• EXCERPTED RECORDS:
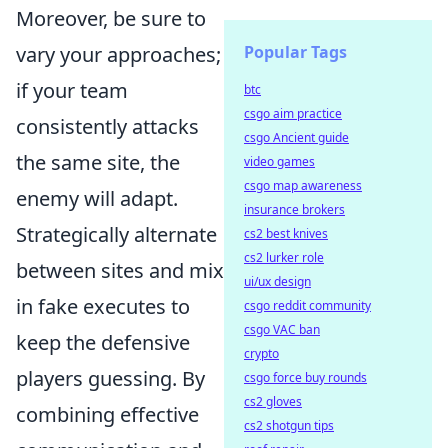
Moreover, be sure to
Popular Tags
vary your approaches;
if your team
btc
csgo aim practice
consistently attacks
csgo Ancient guide
the same site, the
video games
csgo map awareness
enemy will adapt.
insurance brokers
Strategically alternate
cs2 best knives
cs2 lurker role
between sites and mix
ui/ux design
in fake executes to
csgo reddit community
csgo VAC ban
keep the defensive
crypto
players guessing. By
csgo force buy rounds
cs2 gloves
combining effective
cs2 shotgun tips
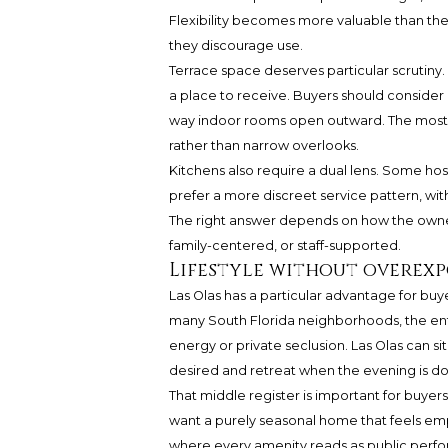
Flexibility becomes more valuable than thea
they discourage use.
Terrace space deserves particular scrutiny.
a place to receive. Buyers should consider
way indoor rooms open outward. The most su
rather than narrow overlooks.
Kitchens also require a dual lens. Some ho
prefer a more discreet service pattern, with
The right answer depends on how the owner
family-centered, or staff-supported.
Lifestyle without overex
Las Olas has a particular advantage for bu
many South Florida neighborhoods, the ent
energy or private seclusion. Las Olas can s
desired and retreat when the evening is d
That middle register is important for buye
want a purely seasonal home that feels em
where every amenity reads as public perform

• TASK DETAILS: Your copy of the records above should be exact and contain no pictures.

• WRITTEN SOLUTION:
Moreover, be sure to
Popular Tags
vary your approaches;
if your team
btc
csgo aim practice
consistently attacks
csgo Ancient guide
the same site, the
video games
csgo map awareness
enemy will adapt.
insurance brokers
Strategically alternate
cs2 best knives
cs2 lurker role
between sites and mix
ui/ux design
in fake executes to
csgo reddit community
csgo VAC ban
keep the defensive
crypto
players guessing. By
csgo force buy rounds
cs2 gloves
combining effective
cs2 shotgun tips
Flexibility becomes more valuable than thea
they discourage use.
Terrace space deserves particular scrutiny.
a place to receive. Buyers should consider
way indoor rooms open outward. The most su
rather than narrow overlooks.
Kitchens also require a dual lens. Some ho
prefer a more discreet service pattern, with
The right answer depends on how the owner
family-centered, or staff-supported.
Lifestyle without overex
Las Olas has a particular advantage for bu
many South Florida neighborhoods, the ent
energy or private seclusion. Las Olas can s
desired and retreat when the evening is d
That middle register is important for buye
want a purely seasonal home that feels em
where every amenity reads as public perform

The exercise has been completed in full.